===== Data records

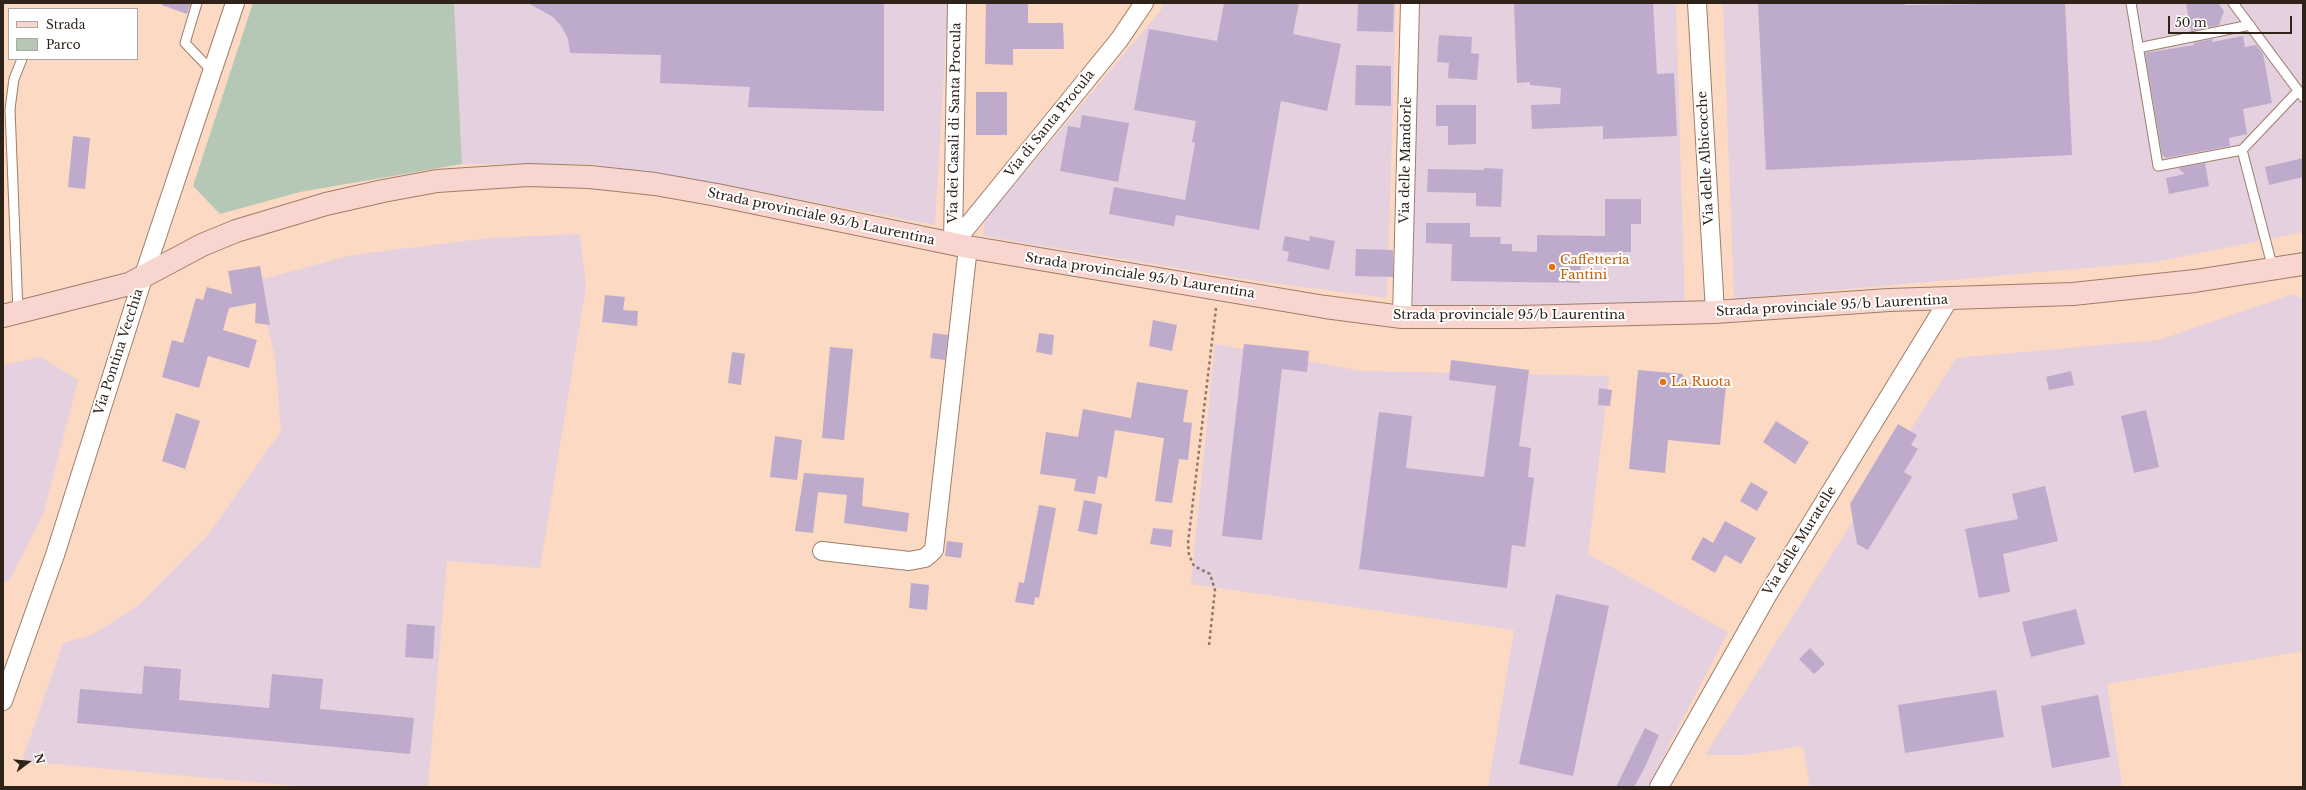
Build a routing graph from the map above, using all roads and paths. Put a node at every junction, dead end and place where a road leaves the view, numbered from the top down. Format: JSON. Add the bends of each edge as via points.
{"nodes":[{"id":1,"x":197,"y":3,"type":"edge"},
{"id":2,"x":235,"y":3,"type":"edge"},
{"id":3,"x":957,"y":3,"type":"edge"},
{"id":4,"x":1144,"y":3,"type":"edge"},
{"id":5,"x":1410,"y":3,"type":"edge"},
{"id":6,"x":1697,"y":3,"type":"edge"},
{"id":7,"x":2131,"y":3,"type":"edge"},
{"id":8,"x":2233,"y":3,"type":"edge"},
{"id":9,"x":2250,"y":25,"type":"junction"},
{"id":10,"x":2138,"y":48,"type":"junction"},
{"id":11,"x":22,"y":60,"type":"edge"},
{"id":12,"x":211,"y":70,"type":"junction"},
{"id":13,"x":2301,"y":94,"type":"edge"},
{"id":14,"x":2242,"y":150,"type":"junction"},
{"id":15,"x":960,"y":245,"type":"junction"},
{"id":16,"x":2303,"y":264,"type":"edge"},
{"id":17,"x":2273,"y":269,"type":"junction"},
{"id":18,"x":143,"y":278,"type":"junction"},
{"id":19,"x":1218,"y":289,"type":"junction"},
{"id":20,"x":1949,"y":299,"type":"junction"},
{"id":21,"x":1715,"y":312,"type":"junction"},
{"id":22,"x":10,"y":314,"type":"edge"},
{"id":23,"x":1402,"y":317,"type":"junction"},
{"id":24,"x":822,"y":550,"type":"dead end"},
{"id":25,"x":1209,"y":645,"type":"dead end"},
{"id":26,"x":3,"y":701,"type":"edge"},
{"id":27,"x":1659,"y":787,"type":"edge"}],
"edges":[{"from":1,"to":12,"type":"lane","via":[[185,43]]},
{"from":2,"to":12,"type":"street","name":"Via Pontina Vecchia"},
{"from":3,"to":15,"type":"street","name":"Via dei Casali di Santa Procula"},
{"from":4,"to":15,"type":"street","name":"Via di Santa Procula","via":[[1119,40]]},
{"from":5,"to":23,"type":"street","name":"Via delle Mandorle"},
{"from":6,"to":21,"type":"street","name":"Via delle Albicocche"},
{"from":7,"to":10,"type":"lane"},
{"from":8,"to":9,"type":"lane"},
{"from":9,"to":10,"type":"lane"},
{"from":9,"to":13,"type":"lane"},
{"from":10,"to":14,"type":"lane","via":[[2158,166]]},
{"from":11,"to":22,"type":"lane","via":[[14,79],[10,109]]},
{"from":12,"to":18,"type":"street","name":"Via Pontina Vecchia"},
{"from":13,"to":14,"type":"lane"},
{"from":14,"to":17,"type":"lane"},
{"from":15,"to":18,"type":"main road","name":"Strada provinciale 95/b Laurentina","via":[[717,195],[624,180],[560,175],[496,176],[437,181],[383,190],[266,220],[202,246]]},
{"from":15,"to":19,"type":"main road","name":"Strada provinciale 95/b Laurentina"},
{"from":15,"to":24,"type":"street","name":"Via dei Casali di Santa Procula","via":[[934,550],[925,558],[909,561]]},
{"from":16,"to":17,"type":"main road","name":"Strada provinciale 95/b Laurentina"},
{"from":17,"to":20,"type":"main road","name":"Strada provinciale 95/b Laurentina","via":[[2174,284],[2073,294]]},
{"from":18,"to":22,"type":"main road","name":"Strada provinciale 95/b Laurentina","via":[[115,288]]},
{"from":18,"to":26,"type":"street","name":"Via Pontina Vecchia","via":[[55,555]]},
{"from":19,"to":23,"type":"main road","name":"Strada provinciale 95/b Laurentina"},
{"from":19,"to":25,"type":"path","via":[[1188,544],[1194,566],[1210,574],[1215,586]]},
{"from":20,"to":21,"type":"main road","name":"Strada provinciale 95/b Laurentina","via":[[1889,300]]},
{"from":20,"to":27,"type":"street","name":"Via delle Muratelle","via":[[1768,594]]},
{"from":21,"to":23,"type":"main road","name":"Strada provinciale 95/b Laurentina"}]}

==========

• _Problem to work on_
Go line by line through the data, copying each one that contains the word "Vecchia".

• _Your response_
{"from":2,"to":12,"type":"street","name":"Via Pontina Vecchia"},
{"from":12,"to":18,"type":"street","name":"Via Pontina Vecchia"},
{"from":18,"to":26,"type":"street","name":"Via Pontina Vecchia","via":[[55,555]]},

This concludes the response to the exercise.